A recent article in the Wall Street Journal appears to endorse the idea that those who work for nonprofits, particularly libertarian advocacy organizations, earn less than those who “sell out” and work for “corporate America.” In “The Tragic Irony of Beltway Libertarianism” (May 21, 2008) Thomas Frank maintains that individuals can either work for an ideologically compatible, but low-paying, nonprofit, or “forsake, say, the Cato Institute and instead help ExxonMobil pile up the pelf”.
Frank appears to be making the claim that what might (or might not) be true of a sector of the economy (e.g. nonprofit organizations pay less than corporations) is also true for each employee within it. He also points out that, from time to time, individuals leave the nonprofit sector to earn a larger paycheck in the private sector. While true, this implies nothing about the relative pay in either sector, especially considering counter-examples where a private sector job is left for a higher-paying position at a nonprofit.
All employees have preferences about the type of employer they will work for, where they wish to live, length of commute, willingness to travel, and openness to relocation. Exercising any of these preferences potentially impacts income by reducing the number of acceptable employers. An engineer, for example, who prefers to design automobiles, will likely earn less than an engineer who has no preference and is free to take whatever job pays the most. Does this imply that automobile engineers earn less than non-automotive engineers? No. It implies only that those who have few, or no, work preferences have more positions to choose from and sacrifice nothing by taking the most lucrative job.
Generalizations about what “someone” might make at a nonprofit compared to what they might make in the private sector are meaningless. Nonprofits, like any employer, require workers with certain skills and abilities; they pay whatever it takes to get them (or get by without employees). Characteristics such as leadership ability, self-motivation, and critical thinking skills are sought by these organizations, while corporations often seek just the opposite in their employees. A self-motivated leader with critical thinking skills might very well earn much more working for a nonprofit than working in the private sector.
Over time, the likely result of sorting employees in the marketplace according to the skills required by employers is that each worker ends up in the field that most highly values that particular worker’s innate skills, and each worker has maximized income, within the confines of their personal preferences.
Another consideration is that, for the most part, nonprofits of the libertarian type Mr. Frank discusses, are tiny compared with the average business. The Cato Institute—with annual revenue of less than $25 million—is the “ExxonMobil” of the libertarian movement; by comparison, ExxonMobil’s annual revenue exceeds $400 Billion.
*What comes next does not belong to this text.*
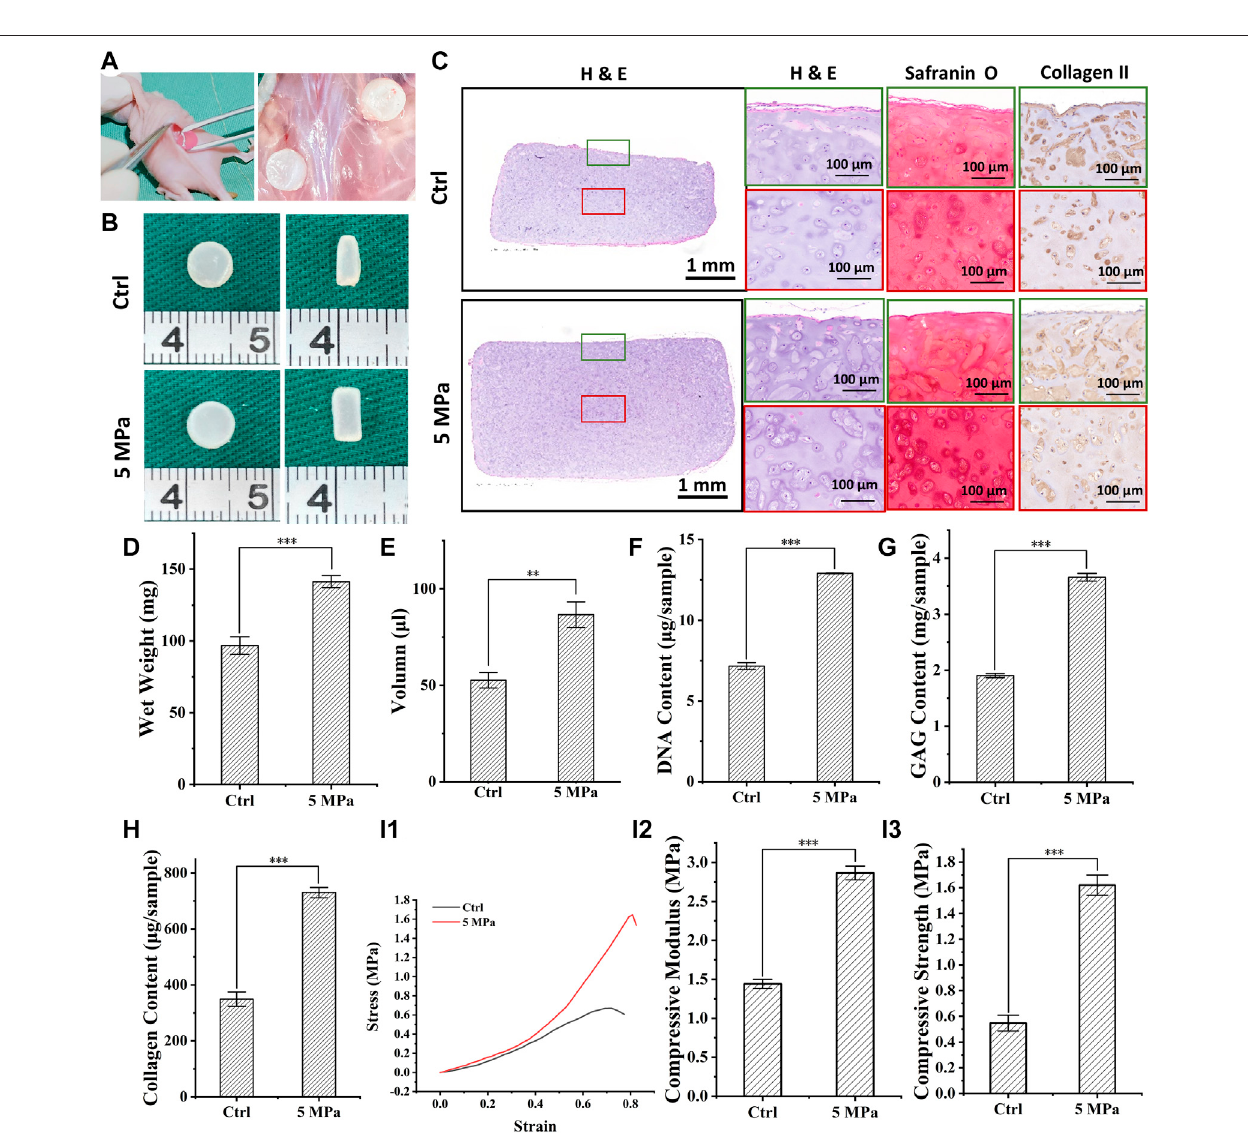
FIGURE7| Invivo evaluationof invitro regeneratedcartilagebasedonHPChydrogels. (A) Theprocessofsurgeryandsamplecollection. (B) Frontandlongitudinal section view of implanted regenerated cartilage after 4 weeks (C) H & E, Safranin O and type II collagen staining of implanted regenerated cartilage after 4 weeks (D – H) Wet weight (p < 0.001) (D) , volume (p < 0.01) (E) , DNA content (p < 0.001) (F) , GAG content (p < 0.001) (G) , and total collagen content (p < 0.001) (H) of implanted regenerated cartilage after 4 weeks (I) Stress-strain curve (I1) , compressive modulus (I2) , and compressive strength (I3) (p < 0.001) of implanted regenerated cartilage after 4 weeks. Green frames indicate the peripheral regions and red frames indicate the central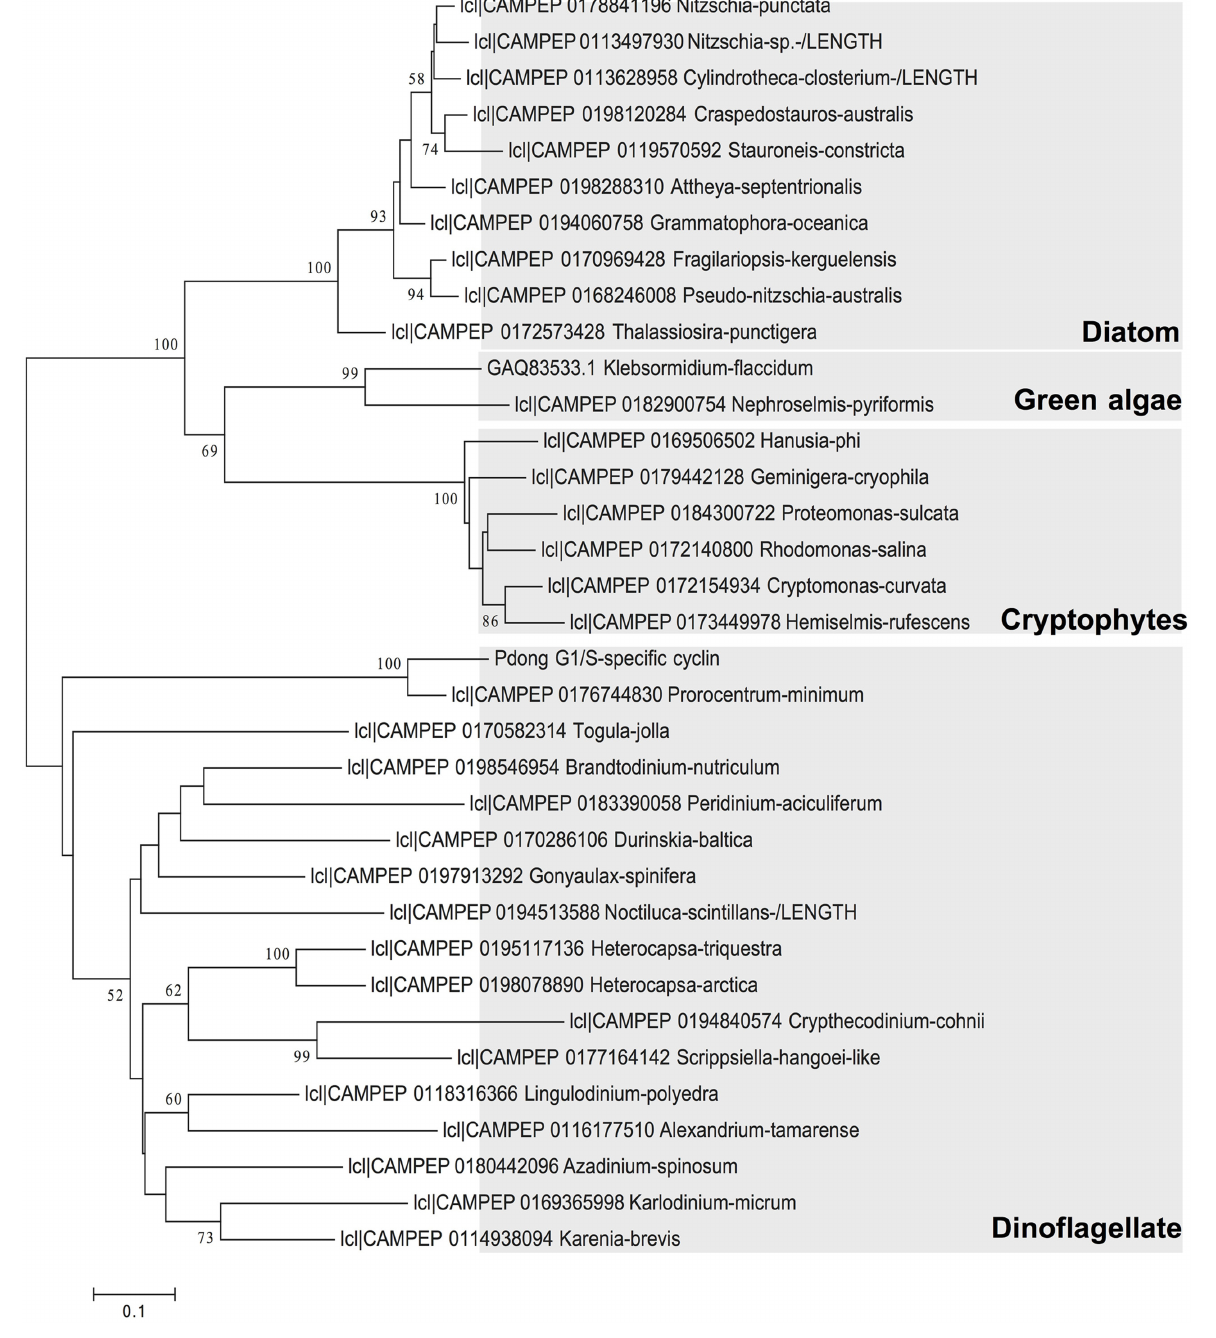
increase throughout the dark period and the first 6 h of the light period, with an apparent peak at the 6th hour of the light period (G1 phase) ( Figure 3B ). The transcript abundance showed a 2.4-fold variation in the entire sampling period. For the cellulase gene, the transcript abundance increased rapidly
There are many types of skills and employee characteristics that may be more highly compensated in one sector of the economy or another, but the private sector, since it is so much larger and complex than the nonprofit sector, simply has more different types of jobs and, therefore, more opportunities for high income. But it is a mistake to average out the incomes from each sector, compare the average, and then conclude that each individual employee earns less in one sector than another. It’s entirely possible for the nonprofit sector to have lower average wages than the private sector, yet each employee in the nonprofit sector is earning more than if they worked for “corporate America.”